My first question is whether or not there is a cause for the feeding issues? Any reflux in his past? If there is something might not have agreed with him or may have made him feel sick (think extra-spicy chili and heartburn)? If it's just brattiness, here are some soloutions that might make mealtime peaceful and help to foster a relationship between the two of you.

With children, there are only a very few things that they can control...feeding is the big one. In school, we are taught that feeding children is a huge measure for parents, especially mothers, as to the quality of parenting and the feeling of success that accompanies it. In another course, we were discussing eating disorders and the reason behind the development. One of the leading causes is young teenagers going through turbulent times and controlling what they ate was the main way they were able to exert control.

You said you are relatively new to "step-motherhood," so perhaps the split with the children's parents is recent as well? If not, adjusting to a new person in his life is still a huge change and he is adapting to your presence and the new "hierarchy." Prior to your arrival, you were just a friend and the heirarchy was 1. Dad, 2. Him, 3. little Sis. Now he is down a rank with another person directing him and his behavior.

Finally, a good way to get him to eat and to engage and build a relationship between the two of you (possibly easing the social situation at home) is to involve him in meal planning and preparation. If you're having chicken nuggets, let him help by laying them on the baking sheets. Also remember that his tastebuds are young and strong flavors to us are stronger to him, and adverse reactions are normal. Also think about the texture of foods he seems to like and those that he doesn't...what are the differences? Check for patterns in each area and plan to meet those needs.

You don't have to change all your meal plans to meet his preferences-but if there are dishes he REALLY doesn't like, perhaps those should be prepared when he's at his moms...Also think about ways that you can provide a simple meal for the kids, yet spice it up for you and your boyfriend-like when you order cheese pizza for the kids and supreme for yourself...a simple addition can change a basic receipe to suit everyone.

As for the mom-doesn't-make-me thing, establish very simple, easy to remember rules. Have your boyfriend approach the children's mother in a non-offensive/non-defensive manner to discuss making some ground rules that would be in place in both homes. He can raise concerns about the manner in which the children are transitioning from home to home. I don't know what kind of relationship there is between the children's mother and father and yourself, but if it is harmonious, approaching her in a seeking-advice manner to discuss ways to deal with the children, she may be receptive. Establishing an open relationship between the household and some continuity will only increase the children's security-perhaps helping with the tantrums and any insecurities that may be present.
 

Cowgirl

Well-Known Member
Originally posted by KarenOT
If it's just brattiness...

He's not 'being a brat,' he's being a regular 3 year old....

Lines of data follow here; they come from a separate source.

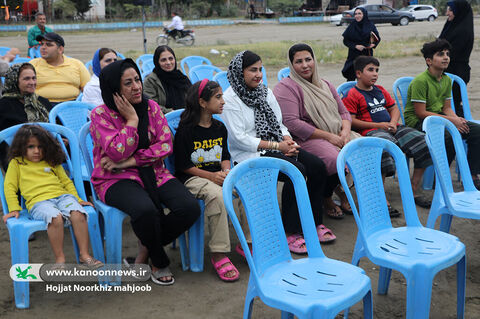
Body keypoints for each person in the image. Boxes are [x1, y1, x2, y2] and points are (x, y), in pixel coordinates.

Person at [90, 59, 200, 285]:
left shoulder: (152, 108)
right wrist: (131, 120)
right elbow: (116, 151)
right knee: (145, 210)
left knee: (189, 208)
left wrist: (132, 160)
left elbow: (165, 145)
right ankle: (159, 261)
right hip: (114, 179)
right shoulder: (100, 115)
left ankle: (145, 250)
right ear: (114, 90)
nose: (137, 87)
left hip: (154, 173)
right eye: (128, 83)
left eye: (137, 80)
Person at [222, 50, 335, 253]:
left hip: (277, 146)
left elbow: (279, 123)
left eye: (260, 69)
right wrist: (277, 147)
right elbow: (239, 139)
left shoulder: (265, 92)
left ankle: (314, 222)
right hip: (250, 155)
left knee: (317, 166)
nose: (258, 74)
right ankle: (291, 231)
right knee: (297, 170)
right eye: (252, 70)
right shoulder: (230, 99)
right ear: (240, 72)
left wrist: (287, 140)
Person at [274, 43, 358, 220]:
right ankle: (326, 197)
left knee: (361, 153)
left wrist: (345, 132)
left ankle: (343, 195)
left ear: (314, 61)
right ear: (291, 65)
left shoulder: (325, 84)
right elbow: (293, 123)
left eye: (308, 59)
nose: (305, 65)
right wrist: (330, 137)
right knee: (336, 160)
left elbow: (343, 112)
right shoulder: (286, 87)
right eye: (298, 61)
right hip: (307, 138)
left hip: (337, 133)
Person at [3, 124, 103, 269]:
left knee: (78, 214)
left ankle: (84, 255)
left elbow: (66, 181)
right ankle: (60, 259)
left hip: (63, 197)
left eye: (40, 147)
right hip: (39, 202)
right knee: (55, 218)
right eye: (31, 147)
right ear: (21, 146)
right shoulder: (17, 163)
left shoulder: (50, 161)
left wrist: (78, 199)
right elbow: (10, 187)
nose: (36, 151)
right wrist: (13, 208)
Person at [342, 56, 433, 210]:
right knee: (383, 147)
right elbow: (352, 121)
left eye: (377, 70)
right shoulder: (352, 94)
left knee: (424, 142)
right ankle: (380, 196)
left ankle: (412, 188)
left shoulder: (380, 90)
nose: (375, 74)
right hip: (370, 131)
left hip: (392, 128)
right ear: (358, 73)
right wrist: (379, 125)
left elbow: (394, 108)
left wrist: (392, 122)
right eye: (370, 70)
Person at [174, 79, 240, 281]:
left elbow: (225, 156)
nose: (223, 102)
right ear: (203, 103)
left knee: (242, 190)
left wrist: (226, 171)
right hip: (194, 177)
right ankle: (219, 253)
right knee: (217, 196)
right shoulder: (186, 131)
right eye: (218, 97)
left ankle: (248, 243)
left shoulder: (219, 127)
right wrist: (212, 176)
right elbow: (183, 165)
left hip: (218, 175)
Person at [404, 39, 480, 189]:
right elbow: (420, 113)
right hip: (419, 123)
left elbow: (446, 108)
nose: (446, 57)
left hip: (438, 118)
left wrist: (456, 120)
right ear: (429, 61)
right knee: (450, 136)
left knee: (477, 131)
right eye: (440, 54)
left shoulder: (446, 79)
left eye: (447, 54)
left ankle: (471, 175)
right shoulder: (420, 81)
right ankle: (440, 178)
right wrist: (450, 123)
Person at [0, 63, 52, 170]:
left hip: (46, 151)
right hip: (16, 156)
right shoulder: (3, 106)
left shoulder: (41, 102)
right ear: (14, 81)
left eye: (34, 78)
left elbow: (56, 126)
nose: (32, 82)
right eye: (27, 79)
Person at [30, 32, 90, 104]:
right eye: (42, 44)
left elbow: (87, 90)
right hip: (41, 106)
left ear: (60, 49)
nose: (43, 47)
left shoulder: (77, 64)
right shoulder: (33, 65)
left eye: (49, 45)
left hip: (71, 106)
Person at [439, 0, 474, 118]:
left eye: (450, 10)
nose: (447, 13)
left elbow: (448, 53)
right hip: (447, 72)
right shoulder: (452, 26)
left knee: (450, 107)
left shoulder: (463, 31)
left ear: (459, 12)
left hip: (456, 74)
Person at [143, 45, 191, 113]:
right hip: (164, 119)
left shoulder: (181, 78)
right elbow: (151, 104)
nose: (168, 63)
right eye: (163, 60)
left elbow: (192, 97)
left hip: (186, 116)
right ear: (157, 62)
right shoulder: (151, 81)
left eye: (171, 58)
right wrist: (172, 112)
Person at [341, 7, 380, 81]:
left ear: (364, 14)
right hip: (354, 54)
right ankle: (350, 92)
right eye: (355, 14)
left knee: (365, 76)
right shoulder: (352, 26)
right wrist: (355, 46)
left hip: (366, 54)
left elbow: (377, 38)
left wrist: (373, 44)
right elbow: (345, 41)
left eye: (359, 13)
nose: (357, 16)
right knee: (351, 75)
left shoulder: (370, 25)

The split between his mother and father happened almost a year and a half ago, so he's not having issues with that...and he's just recently gotten worse as far as the dinner thing goes. I really think it is the control issue, because one day he'll love mashed potatoes, and the next he swears he hates them.
His father does just about all of the disciplining, I only step in when his dad is not there.

Confronting his mother is NOT an option. I don't want to say what I really think of her on this board, because I will probably get booted! :lmao: But she is not a very reasonable person, and it will only make things worse. She feeds him McD's A LOT and cereal and junk.

We have been very consistent lately about mealtime...he gets his dinner, and if he eats, he eats. If not, he gets nothing else that night...if he gets hungry, he gets offered his dinner and water to drink. We have also been careful about portion control. It's amazing just how little kids need to eat. A serving size is a tablespoon per year of age for them. Giving him smaller portions helps alot. It's slowly getting better, but we still have a long way to go. I'm sure it'll get better with age too.